QUARTERLY INSIGHT: TRENDS TO WATCH IN 2022
2021 was a remarkable year for the growth and expansion of clean tech. Below is just a sampling of some of the key highlights:
- More than 450 banks & asset managers pledged $130 trillion for the energy transition at COP26
- Activist investor Engine No. 1 won 3 Exxon board seats, with the support of big investment firms such as BlackRock
- The G7 ended financing of new coal plants overseas
- Tesla hit a $1 trillion market cap, making it more valuable than BP, Chevron, Exxon, Shell, and Total combined
- The renewable energy market had its best year on record, with the International Energy Agency projecting 290 GW of global renewable energy capacity additions in 2021
Looking ahead, what will 2022 bring? Below are some of the top trends we expect in the year ahead:
- Insurance challenges confront fossil fuels. Like recent activist and institutional investor actions to reduce exposure to fossil fuels, we believe that insurers and reinsurers will move aggressively to shift support away from fossil fuel players. This could make it increasingly difficult to build new coal, oil, and natural gas projects, as lack of insurance coverage makes financing untenable for most investors. For more info, check out: https://www.unepfi.org/net-zero-insurance/
- A reassessment of SPACs.

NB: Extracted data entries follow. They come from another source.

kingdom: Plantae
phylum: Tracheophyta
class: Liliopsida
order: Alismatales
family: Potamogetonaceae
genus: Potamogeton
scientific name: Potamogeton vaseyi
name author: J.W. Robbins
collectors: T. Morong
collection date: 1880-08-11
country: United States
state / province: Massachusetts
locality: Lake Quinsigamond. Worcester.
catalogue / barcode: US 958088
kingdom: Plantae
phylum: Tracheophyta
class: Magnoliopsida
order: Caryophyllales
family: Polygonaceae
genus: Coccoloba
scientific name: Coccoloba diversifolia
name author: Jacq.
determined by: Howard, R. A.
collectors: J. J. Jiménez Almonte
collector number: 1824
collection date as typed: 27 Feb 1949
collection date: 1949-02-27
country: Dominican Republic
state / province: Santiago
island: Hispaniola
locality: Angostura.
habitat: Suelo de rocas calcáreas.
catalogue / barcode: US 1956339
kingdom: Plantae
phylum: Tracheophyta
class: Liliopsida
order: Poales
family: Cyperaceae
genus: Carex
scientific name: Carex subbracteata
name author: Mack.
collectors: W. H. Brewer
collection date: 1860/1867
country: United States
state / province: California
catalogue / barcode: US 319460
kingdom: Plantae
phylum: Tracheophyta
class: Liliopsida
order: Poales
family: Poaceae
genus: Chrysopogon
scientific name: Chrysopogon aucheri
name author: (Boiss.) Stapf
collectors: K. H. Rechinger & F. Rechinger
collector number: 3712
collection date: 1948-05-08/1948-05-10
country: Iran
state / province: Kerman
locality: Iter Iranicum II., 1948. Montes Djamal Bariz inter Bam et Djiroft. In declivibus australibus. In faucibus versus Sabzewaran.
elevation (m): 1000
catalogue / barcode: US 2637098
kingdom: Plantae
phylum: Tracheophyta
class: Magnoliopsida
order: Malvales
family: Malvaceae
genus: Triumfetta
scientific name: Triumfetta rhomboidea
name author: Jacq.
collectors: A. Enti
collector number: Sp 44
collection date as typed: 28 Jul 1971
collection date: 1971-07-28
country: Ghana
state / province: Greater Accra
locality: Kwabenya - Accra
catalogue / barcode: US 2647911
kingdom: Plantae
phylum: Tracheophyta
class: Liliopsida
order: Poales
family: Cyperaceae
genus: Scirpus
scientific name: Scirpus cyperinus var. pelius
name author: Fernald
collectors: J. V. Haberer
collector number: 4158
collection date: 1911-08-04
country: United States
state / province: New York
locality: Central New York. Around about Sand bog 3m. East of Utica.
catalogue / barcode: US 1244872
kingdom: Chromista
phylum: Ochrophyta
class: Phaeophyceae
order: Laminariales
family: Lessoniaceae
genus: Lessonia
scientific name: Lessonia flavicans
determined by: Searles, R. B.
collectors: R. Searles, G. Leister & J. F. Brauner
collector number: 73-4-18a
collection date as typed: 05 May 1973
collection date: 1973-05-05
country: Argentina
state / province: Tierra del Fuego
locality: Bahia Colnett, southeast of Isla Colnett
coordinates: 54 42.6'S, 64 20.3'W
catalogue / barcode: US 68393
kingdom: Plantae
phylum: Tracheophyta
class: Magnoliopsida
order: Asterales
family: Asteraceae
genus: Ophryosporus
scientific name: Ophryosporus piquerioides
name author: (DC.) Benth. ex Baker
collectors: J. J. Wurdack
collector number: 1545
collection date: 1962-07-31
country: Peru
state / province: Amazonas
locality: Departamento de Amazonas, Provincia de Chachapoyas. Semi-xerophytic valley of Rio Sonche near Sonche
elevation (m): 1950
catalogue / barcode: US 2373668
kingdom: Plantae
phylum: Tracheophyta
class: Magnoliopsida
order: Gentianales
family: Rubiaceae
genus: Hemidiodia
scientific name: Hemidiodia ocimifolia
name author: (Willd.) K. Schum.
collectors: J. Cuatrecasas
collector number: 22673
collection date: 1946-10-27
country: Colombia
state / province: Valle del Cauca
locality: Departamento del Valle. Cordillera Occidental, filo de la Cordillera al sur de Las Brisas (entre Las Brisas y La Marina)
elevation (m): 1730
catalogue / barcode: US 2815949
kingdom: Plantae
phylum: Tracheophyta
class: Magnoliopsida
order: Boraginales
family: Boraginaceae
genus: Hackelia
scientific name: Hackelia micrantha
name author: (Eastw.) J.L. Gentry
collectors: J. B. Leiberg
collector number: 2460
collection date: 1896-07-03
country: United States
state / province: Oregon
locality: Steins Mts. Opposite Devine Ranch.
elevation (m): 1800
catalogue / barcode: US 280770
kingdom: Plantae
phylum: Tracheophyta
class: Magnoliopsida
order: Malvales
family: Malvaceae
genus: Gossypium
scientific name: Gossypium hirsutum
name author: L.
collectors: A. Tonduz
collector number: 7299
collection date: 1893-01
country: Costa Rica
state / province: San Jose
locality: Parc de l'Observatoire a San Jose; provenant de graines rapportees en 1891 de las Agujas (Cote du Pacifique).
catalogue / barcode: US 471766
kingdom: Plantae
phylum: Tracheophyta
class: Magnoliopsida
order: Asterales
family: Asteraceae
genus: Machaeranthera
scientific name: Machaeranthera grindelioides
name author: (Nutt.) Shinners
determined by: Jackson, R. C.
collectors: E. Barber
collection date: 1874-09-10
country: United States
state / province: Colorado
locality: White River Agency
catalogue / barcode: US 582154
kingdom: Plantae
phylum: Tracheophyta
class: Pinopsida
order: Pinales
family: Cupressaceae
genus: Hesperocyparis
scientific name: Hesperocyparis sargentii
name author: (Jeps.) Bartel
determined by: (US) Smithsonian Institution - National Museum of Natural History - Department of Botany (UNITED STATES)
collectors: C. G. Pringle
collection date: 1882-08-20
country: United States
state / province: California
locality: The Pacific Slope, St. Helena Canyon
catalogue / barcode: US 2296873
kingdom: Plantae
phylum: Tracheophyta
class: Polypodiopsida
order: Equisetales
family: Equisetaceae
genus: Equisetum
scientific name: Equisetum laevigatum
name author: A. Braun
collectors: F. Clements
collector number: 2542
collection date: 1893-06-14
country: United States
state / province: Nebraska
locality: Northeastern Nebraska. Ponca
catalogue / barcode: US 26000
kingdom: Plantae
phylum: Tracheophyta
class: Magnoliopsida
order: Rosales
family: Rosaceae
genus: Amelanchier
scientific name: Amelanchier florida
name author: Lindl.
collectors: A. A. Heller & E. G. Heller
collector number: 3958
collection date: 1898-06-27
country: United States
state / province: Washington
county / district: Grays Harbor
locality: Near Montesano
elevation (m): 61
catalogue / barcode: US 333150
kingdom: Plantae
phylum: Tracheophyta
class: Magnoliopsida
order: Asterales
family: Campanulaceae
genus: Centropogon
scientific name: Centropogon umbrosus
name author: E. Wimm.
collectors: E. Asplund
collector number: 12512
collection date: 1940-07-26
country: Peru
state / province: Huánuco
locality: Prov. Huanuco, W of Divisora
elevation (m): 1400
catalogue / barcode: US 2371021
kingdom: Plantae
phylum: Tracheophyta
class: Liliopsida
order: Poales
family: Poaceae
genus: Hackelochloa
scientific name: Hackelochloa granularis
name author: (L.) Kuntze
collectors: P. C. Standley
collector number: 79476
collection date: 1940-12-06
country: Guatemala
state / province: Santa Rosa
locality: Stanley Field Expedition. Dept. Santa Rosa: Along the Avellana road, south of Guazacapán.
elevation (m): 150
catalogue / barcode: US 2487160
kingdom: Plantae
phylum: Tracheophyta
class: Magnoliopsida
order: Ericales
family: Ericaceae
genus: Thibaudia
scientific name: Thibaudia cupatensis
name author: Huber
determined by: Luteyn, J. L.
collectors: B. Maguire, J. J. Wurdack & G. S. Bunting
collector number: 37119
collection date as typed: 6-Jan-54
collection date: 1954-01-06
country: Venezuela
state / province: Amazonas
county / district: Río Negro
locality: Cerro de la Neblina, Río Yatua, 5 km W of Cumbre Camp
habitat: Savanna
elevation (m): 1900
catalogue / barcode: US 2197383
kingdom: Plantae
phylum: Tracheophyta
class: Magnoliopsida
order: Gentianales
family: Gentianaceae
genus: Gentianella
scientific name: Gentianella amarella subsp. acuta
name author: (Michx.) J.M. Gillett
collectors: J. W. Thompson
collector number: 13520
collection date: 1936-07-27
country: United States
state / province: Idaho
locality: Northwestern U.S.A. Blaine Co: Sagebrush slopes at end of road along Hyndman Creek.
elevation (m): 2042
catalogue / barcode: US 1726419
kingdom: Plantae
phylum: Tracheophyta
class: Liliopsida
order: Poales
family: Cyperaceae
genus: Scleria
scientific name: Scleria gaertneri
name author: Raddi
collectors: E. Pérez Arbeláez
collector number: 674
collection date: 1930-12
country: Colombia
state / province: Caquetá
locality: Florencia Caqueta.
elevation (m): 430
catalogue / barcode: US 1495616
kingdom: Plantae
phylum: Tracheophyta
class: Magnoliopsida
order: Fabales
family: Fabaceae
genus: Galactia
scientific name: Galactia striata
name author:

Special purpose acquisition corporations (SPACs), which have become increasingly popular and resulted in hundreds of companies going public via a less stringent approval process than the traditional initial public offering (IPO), could face greater scrutiny in 2022. While it’s impossible to predict with certainty, we expect that increased regulation being advocated by Securities and Exchange Commission Chairman Gary Gensler could put SPACs more in line with traditional IPOs. For more info, check out: https://www.inc.com/christine-lagorio-chafkin/spac-merger-ipo-trends-2022.html and https://www.cnbc.com/2021/12/09/sec-chair-gensler-seeks-tougher-spac-disclosure-liability-rules.html
- Year of the large. One of the great things about clean energy (e.g., solar and energy storage), is that many of these technologies are equally effective in both large-scale and distributed implementations. That said, we believe that 2022 will be the year of utility-scale projects in offshore wind, energy storage, and solar. We also expect to see some of the first large-scale green hydrogen projects come online in 2022 and beyond. In the U.S. alone, utility-scale solar is projected to account for nearly half of all electricity capacity additions in 2022, coming in at a record 21.5 GW. Utility-scale batteries are also projected to come in at a record 5.1 GW. For more info, check out: https://www.eia.gov/todayinenergy/detail.php?id=50818
The information contained above is provided for informational and educational purposes only. Clean Edge is not an investment adviser, and none of the information, including any Nasdaq Clean Edge index, should be construed as investment advice or relied on as the basis for making any kind of investment decision. Neither Clean Edge nor any of its affiliates makes any recommendation whatsoever to buy or sell any securities, fund, or financial product or any representation about the financial condition of any company, fund, or financial product. Information regarding any Clean Edge index is not a guarantee of future performance. Actual results may differ materially from those expressed or implied. Past performance is not indicative of future results and should never be relied upon for making any kind of investment decisions. Investors should undertake their own due diligence and carefully evaluate companies before investing. ADVICE FROM A SECURITIES PROFESSIONAL IS STRONGLY ADVISED.